Created by susan on 2019-01-20 23:48:56
I recently attended a charity event in England that was a lovely afternoon tea. After being married to an Englishmen, I have discovered that the British customs for afternoon tea are extraordinary! As I began to engage in conversation it was interesting that the comments were more about body image issues than life experiences or current events. One lady commented on the fact that she “should” not be eating anything because she came from a luncheon at Harrod’s. Another one said she was getting married in a few weeks so she could only have tea sandwiches and no desserts. One lady said, “These miniature chocolate eclairs are going straight to my hips and thighs!” Another beautiful woman commented “I’m still hungry since I did not eat breakfast or lunch, but I am embarrassed to go back for more.”

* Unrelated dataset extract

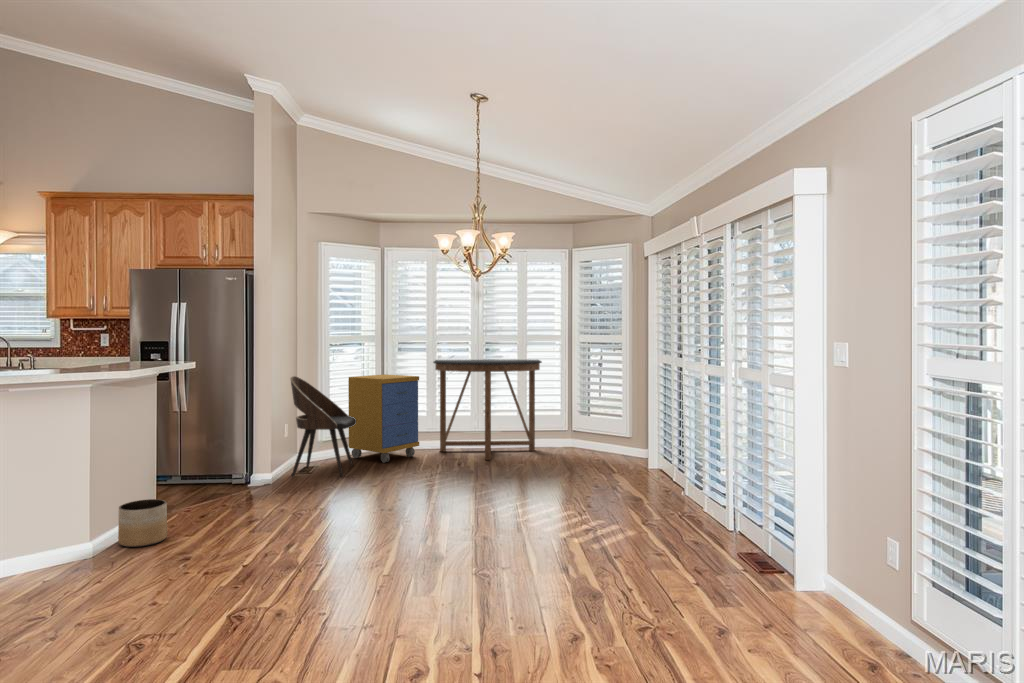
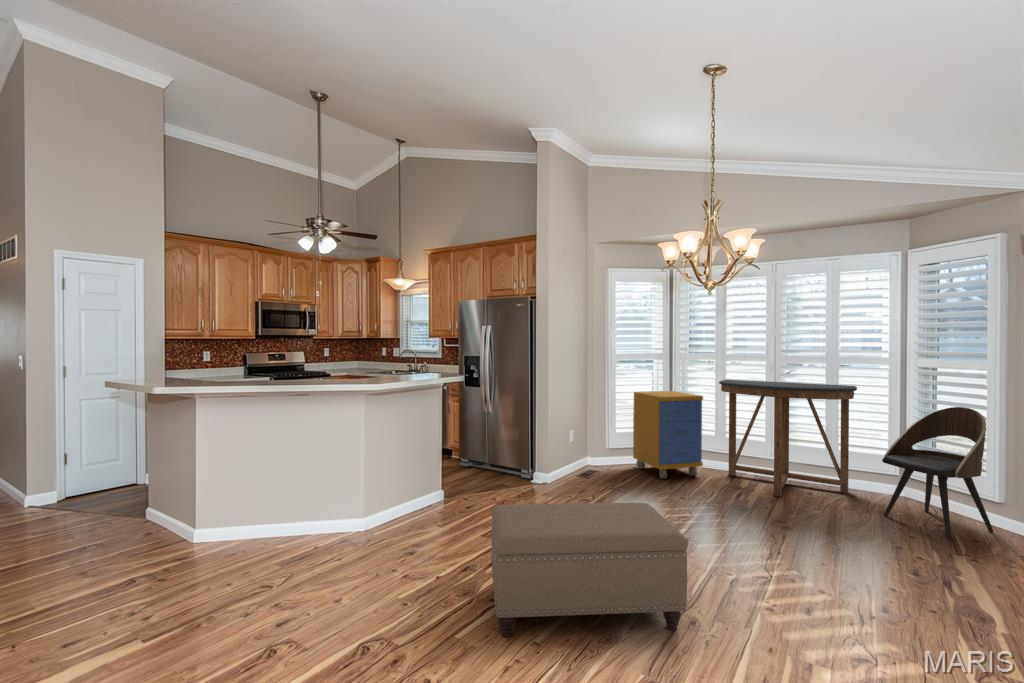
dining chair: present [291,376,356,477] -> present [882,407,993,538]
ottoman: none [301,460,482,583] -> present [492,502,688,637]
planter: present [118,499,167,547] -> none [395,487,430,527]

This enlightening experience reaffirmed what I have observed in my clinical practice as a psychotherapist for over twenty five years of specializing in body image issues. What I did notice was that instead of enjoying a delightful afternoon tea complete with delectable food, exotic teas, classical and Broadway piano music and champagne, these women felt compelled to justify why they were eating! This wasn’t an isolated display. I constantly hear similar comments anytime food is served where women especially comment on what they eat. Perhaps this is out of feelings of embarrassment, shame, or guilt. Regardless of the reason it is time for each of us to take back our right to eat! And not only to eat, but enjoy the food, the company and the event we’re attending. Even when we don’t voice our thoughts about our food intake most women experience the inner dialogue from the food police and become self-deprecating. In fact studies show that women spend approximately 61 minutes per day thinking about their food and caloric intake.
I am Susan Walker. My husband and I own Walker Wellness Clinic and our primary office is on the campus of Cooper Aerobics Center in Dallas, Texas. As a psychotherapist and clinical director, I have acquired a wealth of knowledge on preventive medicine, wellness research, and mental health. We specialize in body image issues, disordered eating, and formal eating disorders. Our understanding of how we optimize our psychological and physical health has grown exponentially. The possibilities are endless: improve your brain health via exercise and music; set boundaries in regards to the negative influence that social media or others may have over your body image; complete an annual preventive physical exam to maintain wellness; improve your mental health via psychological assessments; participate in biofeedback to manage your stress; and adopt methods to increase your body esteem.